Environmental groups and public health advocates argue that the penalties imposed, whilst numerically large, remain insufficient to alter corporate behaviour fundamentally. The cost of genuine compliance—redesigning engines, accepting performance trade-offs, potentially ceding market share—may still exceed the expected cost of fraud when the probability of detection and the scale of likely penalties are factored in.
What Was Lost
Beyond the legal and financial reckonings, the diesel emissions scandal has corroded something less quantifiable but perhaps more significant: institutional trust. The automotive industry enjoyed substantial regulatory latitude, predicated on the assumption that manufacturers' technical expertise and reputational concerns would ensure responsible self-governance. That latitude has been revoked. The scandal has empowered regulators to demand real-world emissions testing, to require greater transparency in engine control software, and to treat manufacturers' compliance claims with scepticism rather than deference.

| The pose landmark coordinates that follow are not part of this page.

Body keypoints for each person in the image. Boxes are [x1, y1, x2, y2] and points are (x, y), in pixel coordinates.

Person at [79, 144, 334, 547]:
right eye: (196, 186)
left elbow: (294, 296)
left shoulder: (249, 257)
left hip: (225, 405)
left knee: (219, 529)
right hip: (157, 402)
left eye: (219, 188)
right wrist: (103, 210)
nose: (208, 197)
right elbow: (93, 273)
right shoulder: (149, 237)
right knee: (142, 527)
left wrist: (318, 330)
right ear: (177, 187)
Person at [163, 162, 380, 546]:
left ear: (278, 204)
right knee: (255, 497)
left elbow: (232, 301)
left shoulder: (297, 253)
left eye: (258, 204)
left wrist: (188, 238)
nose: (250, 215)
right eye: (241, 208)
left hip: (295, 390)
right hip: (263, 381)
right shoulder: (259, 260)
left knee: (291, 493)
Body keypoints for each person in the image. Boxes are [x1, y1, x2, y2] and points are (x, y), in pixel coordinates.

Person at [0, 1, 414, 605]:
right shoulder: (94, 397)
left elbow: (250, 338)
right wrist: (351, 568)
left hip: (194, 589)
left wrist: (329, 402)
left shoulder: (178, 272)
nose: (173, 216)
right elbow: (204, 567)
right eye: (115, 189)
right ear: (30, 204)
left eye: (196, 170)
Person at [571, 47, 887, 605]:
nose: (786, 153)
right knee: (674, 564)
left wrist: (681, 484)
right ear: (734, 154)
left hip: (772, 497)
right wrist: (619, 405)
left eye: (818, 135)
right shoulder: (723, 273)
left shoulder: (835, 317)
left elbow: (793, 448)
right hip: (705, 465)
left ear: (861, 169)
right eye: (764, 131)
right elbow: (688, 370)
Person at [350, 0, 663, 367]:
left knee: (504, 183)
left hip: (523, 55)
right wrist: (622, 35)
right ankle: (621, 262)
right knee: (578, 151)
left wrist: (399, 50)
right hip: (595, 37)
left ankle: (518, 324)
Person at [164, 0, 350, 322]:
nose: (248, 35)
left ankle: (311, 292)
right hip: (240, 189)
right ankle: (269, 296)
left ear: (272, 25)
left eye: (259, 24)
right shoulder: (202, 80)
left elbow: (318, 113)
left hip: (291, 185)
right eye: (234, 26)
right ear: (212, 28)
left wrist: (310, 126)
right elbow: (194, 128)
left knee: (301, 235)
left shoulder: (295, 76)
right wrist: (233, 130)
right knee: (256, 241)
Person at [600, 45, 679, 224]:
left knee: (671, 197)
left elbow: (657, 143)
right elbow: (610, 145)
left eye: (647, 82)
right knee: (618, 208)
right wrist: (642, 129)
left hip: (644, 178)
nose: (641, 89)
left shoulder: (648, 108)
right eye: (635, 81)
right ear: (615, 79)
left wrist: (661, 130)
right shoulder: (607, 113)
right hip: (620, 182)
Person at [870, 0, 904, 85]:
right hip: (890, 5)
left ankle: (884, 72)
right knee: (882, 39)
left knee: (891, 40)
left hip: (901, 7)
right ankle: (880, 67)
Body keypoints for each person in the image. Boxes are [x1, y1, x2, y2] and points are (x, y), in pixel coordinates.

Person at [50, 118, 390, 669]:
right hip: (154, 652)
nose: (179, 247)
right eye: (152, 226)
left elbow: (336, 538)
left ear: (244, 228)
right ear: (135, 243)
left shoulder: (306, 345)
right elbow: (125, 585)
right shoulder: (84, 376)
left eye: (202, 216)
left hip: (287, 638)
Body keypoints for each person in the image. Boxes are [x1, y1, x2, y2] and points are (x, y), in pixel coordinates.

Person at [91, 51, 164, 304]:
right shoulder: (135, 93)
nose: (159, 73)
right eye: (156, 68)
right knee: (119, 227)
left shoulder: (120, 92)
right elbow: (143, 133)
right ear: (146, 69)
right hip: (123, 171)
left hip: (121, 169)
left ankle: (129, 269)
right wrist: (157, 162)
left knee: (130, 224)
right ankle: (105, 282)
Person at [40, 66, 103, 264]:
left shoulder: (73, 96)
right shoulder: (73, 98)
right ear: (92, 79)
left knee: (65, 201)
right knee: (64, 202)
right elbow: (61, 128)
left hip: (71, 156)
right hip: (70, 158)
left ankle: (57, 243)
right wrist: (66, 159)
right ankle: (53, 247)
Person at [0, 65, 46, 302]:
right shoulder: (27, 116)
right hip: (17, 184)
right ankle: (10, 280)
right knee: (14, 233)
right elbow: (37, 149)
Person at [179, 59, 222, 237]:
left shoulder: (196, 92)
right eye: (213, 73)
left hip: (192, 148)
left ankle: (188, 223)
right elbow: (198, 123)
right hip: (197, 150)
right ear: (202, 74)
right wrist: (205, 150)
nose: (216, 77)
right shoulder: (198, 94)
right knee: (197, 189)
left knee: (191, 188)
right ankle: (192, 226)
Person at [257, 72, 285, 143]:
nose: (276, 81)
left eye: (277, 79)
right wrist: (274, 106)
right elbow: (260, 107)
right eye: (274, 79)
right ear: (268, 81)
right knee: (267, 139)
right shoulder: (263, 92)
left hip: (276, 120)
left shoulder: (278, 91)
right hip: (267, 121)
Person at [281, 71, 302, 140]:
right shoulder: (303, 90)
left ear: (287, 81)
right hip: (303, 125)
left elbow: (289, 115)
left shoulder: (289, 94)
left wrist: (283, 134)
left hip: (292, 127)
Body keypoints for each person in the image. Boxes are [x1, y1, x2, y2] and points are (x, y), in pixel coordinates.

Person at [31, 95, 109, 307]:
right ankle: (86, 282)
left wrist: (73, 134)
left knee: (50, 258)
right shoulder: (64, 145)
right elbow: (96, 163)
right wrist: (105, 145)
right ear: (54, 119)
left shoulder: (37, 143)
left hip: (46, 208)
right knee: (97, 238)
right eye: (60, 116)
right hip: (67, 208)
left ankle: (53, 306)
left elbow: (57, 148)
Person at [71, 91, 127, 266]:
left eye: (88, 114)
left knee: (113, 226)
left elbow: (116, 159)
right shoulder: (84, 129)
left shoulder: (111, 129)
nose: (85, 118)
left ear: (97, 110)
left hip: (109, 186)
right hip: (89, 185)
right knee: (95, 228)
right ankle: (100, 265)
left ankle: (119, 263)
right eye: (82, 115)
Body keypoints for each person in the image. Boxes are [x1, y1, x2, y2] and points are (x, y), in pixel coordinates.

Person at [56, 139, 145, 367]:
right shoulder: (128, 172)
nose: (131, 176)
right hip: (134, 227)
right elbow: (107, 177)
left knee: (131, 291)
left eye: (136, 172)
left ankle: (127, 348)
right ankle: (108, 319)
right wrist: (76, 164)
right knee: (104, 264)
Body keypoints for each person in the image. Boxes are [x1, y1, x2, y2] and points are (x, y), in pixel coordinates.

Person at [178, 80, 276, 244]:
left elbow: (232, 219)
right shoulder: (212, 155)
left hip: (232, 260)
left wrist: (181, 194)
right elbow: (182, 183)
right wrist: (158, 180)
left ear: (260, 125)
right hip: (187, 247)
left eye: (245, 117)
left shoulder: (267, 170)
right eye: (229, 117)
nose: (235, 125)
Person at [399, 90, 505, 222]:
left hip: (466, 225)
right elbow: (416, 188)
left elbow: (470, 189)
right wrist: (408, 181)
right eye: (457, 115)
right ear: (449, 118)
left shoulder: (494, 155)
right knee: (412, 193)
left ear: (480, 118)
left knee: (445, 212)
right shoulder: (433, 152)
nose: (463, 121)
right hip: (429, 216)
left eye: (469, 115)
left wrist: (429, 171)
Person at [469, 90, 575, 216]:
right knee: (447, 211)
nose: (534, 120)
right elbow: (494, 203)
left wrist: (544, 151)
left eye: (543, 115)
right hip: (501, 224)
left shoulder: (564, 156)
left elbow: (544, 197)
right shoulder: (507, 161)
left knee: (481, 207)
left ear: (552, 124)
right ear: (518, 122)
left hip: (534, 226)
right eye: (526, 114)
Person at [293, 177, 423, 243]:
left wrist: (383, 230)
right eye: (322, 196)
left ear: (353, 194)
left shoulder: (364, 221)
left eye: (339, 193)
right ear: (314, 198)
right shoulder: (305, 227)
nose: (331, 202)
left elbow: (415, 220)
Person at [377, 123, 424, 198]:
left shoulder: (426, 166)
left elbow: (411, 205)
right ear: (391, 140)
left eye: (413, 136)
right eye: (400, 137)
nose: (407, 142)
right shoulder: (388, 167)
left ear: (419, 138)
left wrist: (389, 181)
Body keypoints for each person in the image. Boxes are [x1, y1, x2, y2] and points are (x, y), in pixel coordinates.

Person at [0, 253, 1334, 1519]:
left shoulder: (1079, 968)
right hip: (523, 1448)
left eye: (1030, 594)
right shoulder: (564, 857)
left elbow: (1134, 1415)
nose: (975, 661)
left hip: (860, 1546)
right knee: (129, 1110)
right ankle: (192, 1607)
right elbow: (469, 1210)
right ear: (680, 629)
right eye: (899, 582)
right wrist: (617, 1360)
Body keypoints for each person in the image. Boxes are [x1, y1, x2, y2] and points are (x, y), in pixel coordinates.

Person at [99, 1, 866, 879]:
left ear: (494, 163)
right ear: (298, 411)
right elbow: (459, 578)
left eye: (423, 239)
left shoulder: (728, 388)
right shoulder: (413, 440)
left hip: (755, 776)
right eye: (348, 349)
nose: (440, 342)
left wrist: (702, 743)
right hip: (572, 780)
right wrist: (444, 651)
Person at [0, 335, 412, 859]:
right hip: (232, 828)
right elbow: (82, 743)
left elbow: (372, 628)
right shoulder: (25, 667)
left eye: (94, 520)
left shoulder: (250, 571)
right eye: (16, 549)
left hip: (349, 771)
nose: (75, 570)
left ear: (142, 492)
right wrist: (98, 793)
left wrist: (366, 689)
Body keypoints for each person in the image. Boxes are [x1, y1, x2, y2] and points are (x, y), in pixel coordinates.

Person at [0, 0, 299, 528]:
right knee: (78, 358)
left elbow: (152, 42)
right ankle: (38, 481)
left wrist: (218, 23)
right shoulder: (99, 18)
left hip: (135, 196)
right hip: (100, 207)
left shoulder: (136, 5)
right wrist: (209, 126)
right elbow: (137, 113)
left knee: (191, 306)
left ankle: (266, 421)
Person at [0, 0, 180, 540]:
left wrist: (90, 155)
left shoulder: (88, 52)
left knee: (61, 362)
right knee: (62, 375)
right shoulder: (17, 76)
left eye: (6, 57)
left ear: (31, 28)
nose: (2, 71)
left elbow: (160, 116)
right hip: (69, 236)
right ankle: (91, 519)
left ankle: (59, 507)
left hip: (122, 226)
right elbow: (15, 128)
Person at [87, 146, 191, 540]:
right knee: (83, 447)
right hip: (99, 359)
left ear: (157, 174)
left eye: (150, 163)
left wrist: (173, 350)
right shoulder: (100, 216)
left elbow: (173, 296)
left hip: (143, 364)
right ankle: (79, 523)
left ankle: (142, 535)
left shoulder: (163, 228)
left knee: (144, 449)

But the damage extends beyond the industry itself. The scandal has become a template for understanding how complex technical systems can be manipulated by sophisticated actors, how regulatory frameworks can be gamed, how corporate assurances can be systematically false. It has fed a broader erosion of confidence in institutions—governmental, corporate, scientific—to act in the public interest when commercial pressures point elsewhere.
The diesel defeat device was, in the end, a machine that knew when it was being watched and altered its behaviour accordingly. That this was engineered not by a single bad actor but embedded across a global industry suggests a failure more profound than fraud. It suggests an industrial culture that had lost sight of the distinction between engineering cleverness and ethical responsibility, between optimising for a test and solving the problem the test was meant to measure.
The vehicles that carried these devices are still on the roads, still emitting nitrogen oxides at levels that sicken and kill. The companies that built them are still in operation, still manufacturing, still advertising their environmental credentials. The regulatory frameworks that failed to prevent the fraud have been modified but not transformed. And the question that haunts the entire saga remains unanswered: if defeat devices were this widespread, this persistent, this systematic, what else have we been systematically lied to about?